Другой, не менее характерный в своем роде, инцидент имел место во втором заседании, во время которого присутствующему на нем П. А. Столыпину пришлось выслушать немало горьких истин. В своей речи Столыпин коснулся, между прочим, и своего отношения к Государственному совету, выразил свое глубокое почитание высокого собрания и заверил, что он отнюдь не имел в виду посягать в чем бы то ни было на права верхней палаты. Я воспользовался в своей ответной речи этим заявлением и начал с того, что дело не в словесных заверениях, а в реальном образе действий премьера, свидетельствующих о полном пренебрежении его ко всем правовым основам нового представительного строя и, в частности, к неотъемлемым правам обоих законодательных учреждений. Затем я перешел к анализу явного надругательства над ясным смыслом ст. 87 Осн[овных] зак[онов], проявленного в данном случае фактом трехдневной приостановки работы обеих палат и обнародованием закона о западном земстве в порядке ст. 87 Осн[овных] зак[онов], коснулся принудительного увольнения в отпуск двух членов Государственного совета и закончил тем, что России нужен не великий визирь, а такой премьер, который не на словах только, но и на деле стоит на страже закона и нового строя. Речь моя была построена так, чтобы не разбить назревающего большинства, и поэтому я старался сказать все, что нужно было сказать по существу, избегая дразнящих и пугающих это большинство слов, вроде прямого наименования нового строя конституционным. Внутренне я был очень взволнован: незадолго до этого имело место увольнение без прошения моего близкого друга, члена Государственного совета А. А. Мануйлова от поста ректора Московского университета, последовавший за сим разгром старейшего русского университета и требование правительства о признании А. А. Мануйлова выбывшим из состава членов Государственного совета, удовлетворенное Советом. А тут новое кричащее нарушение всех основ конституционного правопорядка и новое дерзкое посягательство на гарантированные законом права членов верхней палаты. Все это определило тон моей речи.

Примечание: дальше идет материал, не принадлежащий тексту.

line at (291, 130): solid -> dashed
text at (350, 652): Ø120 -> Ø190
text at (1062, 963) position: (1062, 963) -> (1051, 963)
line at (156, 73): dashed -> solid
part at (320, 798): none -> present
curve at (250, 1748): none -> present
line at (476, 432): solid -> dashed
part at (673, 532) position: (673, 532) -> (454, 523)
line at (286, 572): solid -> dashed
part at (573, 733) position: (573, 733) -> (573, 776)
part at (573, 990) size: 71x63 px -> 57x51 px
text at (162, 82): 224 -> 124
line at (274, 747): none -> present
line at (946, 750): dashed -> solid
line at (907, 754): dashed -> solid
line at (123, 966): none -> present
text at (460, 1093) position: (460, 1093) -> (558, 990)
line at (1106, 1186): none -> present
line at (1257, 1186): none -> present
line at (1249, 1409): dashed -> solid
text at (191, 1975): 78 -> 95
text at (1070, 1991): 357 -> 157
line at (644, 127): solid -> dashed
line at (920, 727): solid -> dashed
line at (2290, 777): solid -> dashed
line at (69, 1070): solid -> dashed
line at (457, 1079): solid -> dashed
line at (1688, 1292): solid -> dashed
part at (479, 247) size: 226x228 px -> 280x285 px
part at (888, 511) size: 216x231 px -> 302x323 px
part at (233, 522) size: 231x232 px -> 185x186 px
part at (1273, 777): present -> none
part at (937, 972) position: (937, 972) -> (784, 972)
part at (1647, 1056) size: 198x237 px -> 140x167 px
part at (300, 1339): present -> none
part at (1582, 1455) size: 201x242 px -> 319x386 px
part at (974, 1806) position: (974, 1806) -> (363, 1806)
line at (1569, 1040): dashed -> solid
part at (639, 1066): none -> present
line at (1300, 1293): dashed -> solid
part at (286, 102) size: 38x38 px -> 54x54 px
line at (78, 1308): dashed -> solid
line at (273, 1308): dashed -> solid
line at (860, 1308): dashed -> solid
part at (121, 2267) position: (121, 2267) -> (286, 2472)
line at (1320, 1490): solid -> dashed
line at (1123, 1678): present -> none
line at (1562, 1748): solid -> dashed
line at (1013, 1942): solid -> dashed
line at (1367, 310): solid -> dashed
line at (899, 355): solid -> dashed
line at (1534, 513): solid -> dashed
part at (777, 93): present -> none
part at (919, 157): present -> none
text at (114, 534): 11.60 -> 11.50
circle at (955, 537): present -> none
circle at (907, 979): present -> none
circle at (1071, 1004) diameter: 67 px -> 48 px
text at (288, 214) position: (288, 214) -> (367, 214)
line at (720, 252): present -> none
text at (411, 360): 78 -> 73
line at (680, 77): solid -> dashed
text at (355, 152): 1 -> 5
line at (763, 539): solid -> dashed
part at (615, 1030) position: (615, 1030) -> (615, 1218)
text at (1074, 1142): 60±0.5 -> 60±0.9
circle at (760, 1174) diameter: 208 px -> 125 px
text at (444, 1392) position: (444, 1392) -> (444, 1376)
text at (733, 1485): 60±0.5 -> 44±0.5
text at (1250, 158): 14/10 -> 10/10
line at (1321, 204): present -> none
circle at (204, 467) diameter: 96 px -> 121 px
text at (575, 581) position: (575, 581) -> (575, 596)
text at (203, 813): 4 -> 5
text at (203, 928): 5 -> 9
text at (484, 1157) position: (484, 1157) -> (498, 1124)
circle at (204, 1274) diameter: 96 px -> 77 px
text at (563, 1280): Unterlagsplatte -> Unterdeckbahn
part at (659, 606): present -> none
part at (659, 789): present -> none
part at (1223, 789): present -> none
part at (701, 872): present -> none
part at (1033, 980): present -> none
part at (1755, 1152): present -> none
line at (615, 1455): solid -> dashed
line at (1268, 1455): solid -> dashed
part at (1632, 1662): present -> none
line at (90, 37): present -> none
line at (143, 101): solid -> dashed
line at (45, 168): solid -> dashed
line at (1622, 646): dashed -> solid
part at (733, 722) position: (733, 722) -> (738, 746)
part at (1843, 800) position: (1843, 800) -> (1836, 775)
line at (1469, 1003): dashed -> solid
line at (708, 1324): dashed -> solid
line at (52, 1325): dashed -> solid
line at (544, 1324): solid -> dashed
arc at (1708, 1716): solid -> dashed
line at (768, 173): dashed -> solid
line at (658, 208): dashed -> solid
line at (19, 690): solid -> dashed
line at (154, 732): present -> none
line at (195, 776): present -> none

По-видимому, она обратила на себя внимание, по крайней мере, многие члены Совета после этого поздравляли меня и говорили, что она была самой сильной из всех речей, сказанных по данному поводу. Как бы там ни было, но общее настроение сложилось исключительно благоприятное для инициаторов запроса. Можно было ожидать, что Государственный совет квалифицированным большинством двух третей признал объяснения председателя Совета министров неудовлетворительными.
Этого, однако, осторожные люди как раз не желали допустить, так как не были уверены, что из представления дела на высочайшее благовоззрение может выйти. А вдруг государь возьмет да и согласится с точкой зрения П. А. Столыпина. Тогда неизбежно возникнет явный конфликт между Государственным советом и верховной властью, конфликт, из которого кто-то, но уже никак не Государственный совет, может выйти победителем. Следовательно, надо было принять решительные меры, дабы голосование не дало столь чреватого неучтимыми последствиями результата. Для этого надо было откомандировать из числа сторонников запроса столько лиц для подачи голоса за Столыпина, чтобы, с одной стороны, все же сохранилось внушительное большинство в пользу признания ответа его неудовлетворительным, но чтобы вместе с тем не хватило нескольких голосов до большинства двух третей.
Задание это действительно было блестяще выполнено. Подсчет записок, поданных за и против признания объяснений министра неудовлетворительными, дал именно тот результат, которого организаторы указанной махинации добивались: недоставало нескольких голосов до квалифицированного большинства. О том, что это не было случайностью, а явилось именно в результате тонко продуманного и ловко проведенного в условиях тайного голосования маневра, мне в частном разговоре с торжеством сообщил впоследствии П. М. ф[он] Кауфман-Туркестанский. Он вменял проведение этой хитроумной комбинации, подсказанной, в сущности, чувством страха, в особую заслугу группы центра. Роль левой группы, сказал он мне, была весьма простая: она исчерпывалась подачей голосов против признания разъяснений премьер-министра удовлетворительными. А вот центр должен был учитывать возможные последствия слишком полной победы, проявить государственную мудрость и предотвратить подобную слишком громкую победу, что он и сделал.